One of the “quality of life” metrics for a course is how long someone has to wait to get help. During the pandemic, it became pretty easy to measure thanks to the introduction of an online ticket queuing system. The online system also made it easier to analyze information about where tickets were coming from:

The above graph shows the number of tickets per student in descending order and is a classic zipf distribution. Ultimately we found that semester that the top 1% of students accounted for 35% of the tickets while the bottom 80% accounted for about 7.5%, with almost 60% of students never filing a ticket at any point.

3. The duality of man

Many of the changes I introduced as a TA were aimed at making the projects Less Bad™, which oftentimes included changes that closed off certain pitfalls at the expense of freedom in design choice. These weren’t really changes I was happy with – my favorite assignments at Cal were the open-ended ones, and when I took the course I never ran into any severe design blocks. But, anonymous feedback made it pretty clear that a non-trivial portion of the class was getting caught in design ruts, and caused many to give up on assignments prematurely or skip them outright. It could be argued that these are acceptable losses, but to me, it was preferable to sacrifice some difficulty for higher completion rates – difficulty is secondary to the main goal of having students apply the material.

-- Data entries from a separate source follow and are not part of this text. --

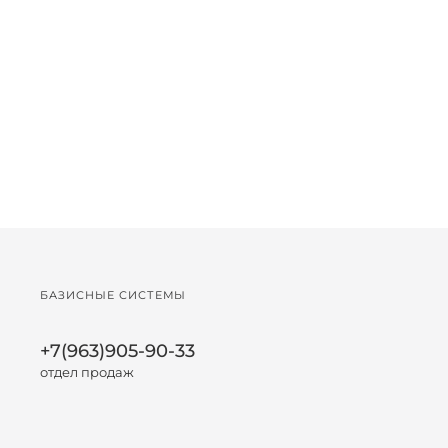
БАЗИСНЫЕ СИСТЕМЫ
+7(963)905-90-33
отдел продаж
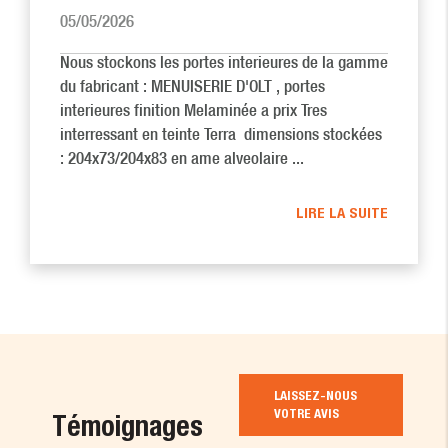
05/05/2026
Nous stockons les portes interieures de la gamme
du fabricant : MENUISERIE D'OLT , portes
interieures finition Melaminée a prix Tres
interressant en teinte Terra dimensions stockées
: 204x73/204x83 en ame alveolaire ...
LIRE LA SUITE
LAISSEZ-NOUS
VOTRE AVIS
Témoignages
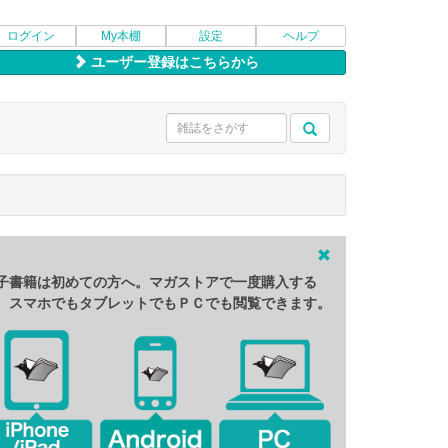
ログイン
My本棚
設定
ヘルプ
ユーザー登録はこちらから
子書籍は初めての方へ。マガストアで一度購入する
、スマホでもタブレットでもＰＣでも閲覧できます。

While historically feedback on assignments was skewed towards “too difficult! make it easier,” by my third semester of teaching we hit about 90% “too hard!” and 10% “too easy” – it would be tricky to please everyone. A few ways to do it would be:

  • Have students work out mandatory design docs before programming, and get a review from TAs. This is a bit foiled though by our already stretched staff allocation.
  • Have open-ended extra credit assignments that do allow for more student creativity. This is in the works, probably, since it’s on the list of cans I’ve kicked to future generations of TAs.

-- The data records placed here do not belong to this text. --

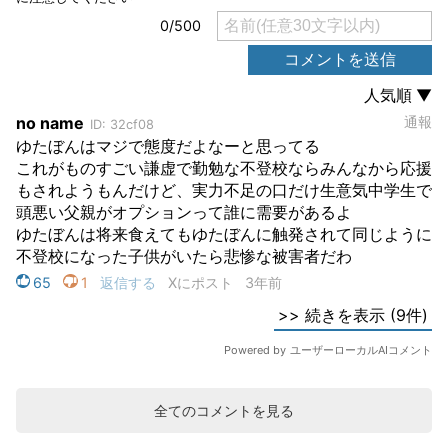
全てのコメントを見る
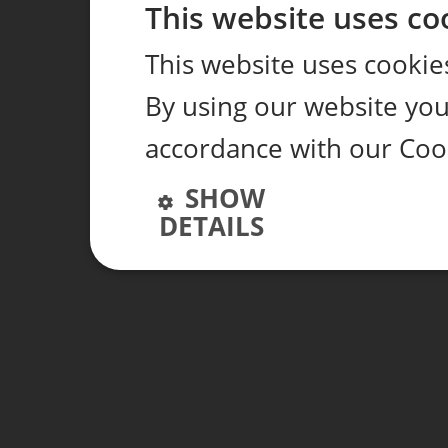
This website uses co
This website uses cookie
By using our website you 
accordance with our Coo
SHOW
DETAILS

Even with those changes though, I imagine we’d still be somewhere where complaints come from both ends of the spectrum. Which is a good spot to be in! A past professor based their lecture pace at the point when complaints about being too fast and too slow hit equilibrium. Not being able to satisfy everyone is hardly a paradox, just a fact of life. The real paradox here is a piece of feedback received that argued that “the projects handhold too much!” and later concluded with “the projects are too open-ended.” You can never satisfy everyone, and in some cases, you can’t even satisfy one!

4. Good news is no news

This last observation is less of a “paradox” and more of just a quirk with how feedback is viewed, but one that I think is important for other educators who might fall in the same trap. A large part of what I think makes CS 186 a Not Too Bad™ course is that we rely heavily on student feedback. A common theme I noticed when receiving feedback is that we tended to focus on the negatives – our job is to fix things that aren’t working, and positive feedback didn’t provide any hints towards that end.

On the other side of the spectrum, many of the biggest improvements will likely never receive much acknowledgment. Since most improvements are based on feedback after an assignment is submitted, only students in future iterations of the class get to enjoy the fixes without ever knowing of the original problems. Rarely does anyone ever notice the absence of a bug and likewise, it’s easy to miss the absence of once common complaints. In other words, when you do things right, people (including yourself) won’t be sure you’ve done anything at all.

  • A Berkeley View of Teaching CS at Scale: In case any of the following thoughts crossed your mind while reading this:
    • Undergrad TAs?
    • Head TAs??
    • 600 students???
  • Induced demand: I didn’t include this in the list because there isn’t a good way to measure its effect, but I suspect that even if we continued to make the assignments easier, the effect on how many students need help wouldn’t decrease proportionally. That is to say, students that might have avoided/dropped the class because of limited support availability and long office hours waits would remain enrolled, and so the amount of support needed would stay roughly the same. A class’s reputation for difficulty is a surprisingly big factor in who takes it!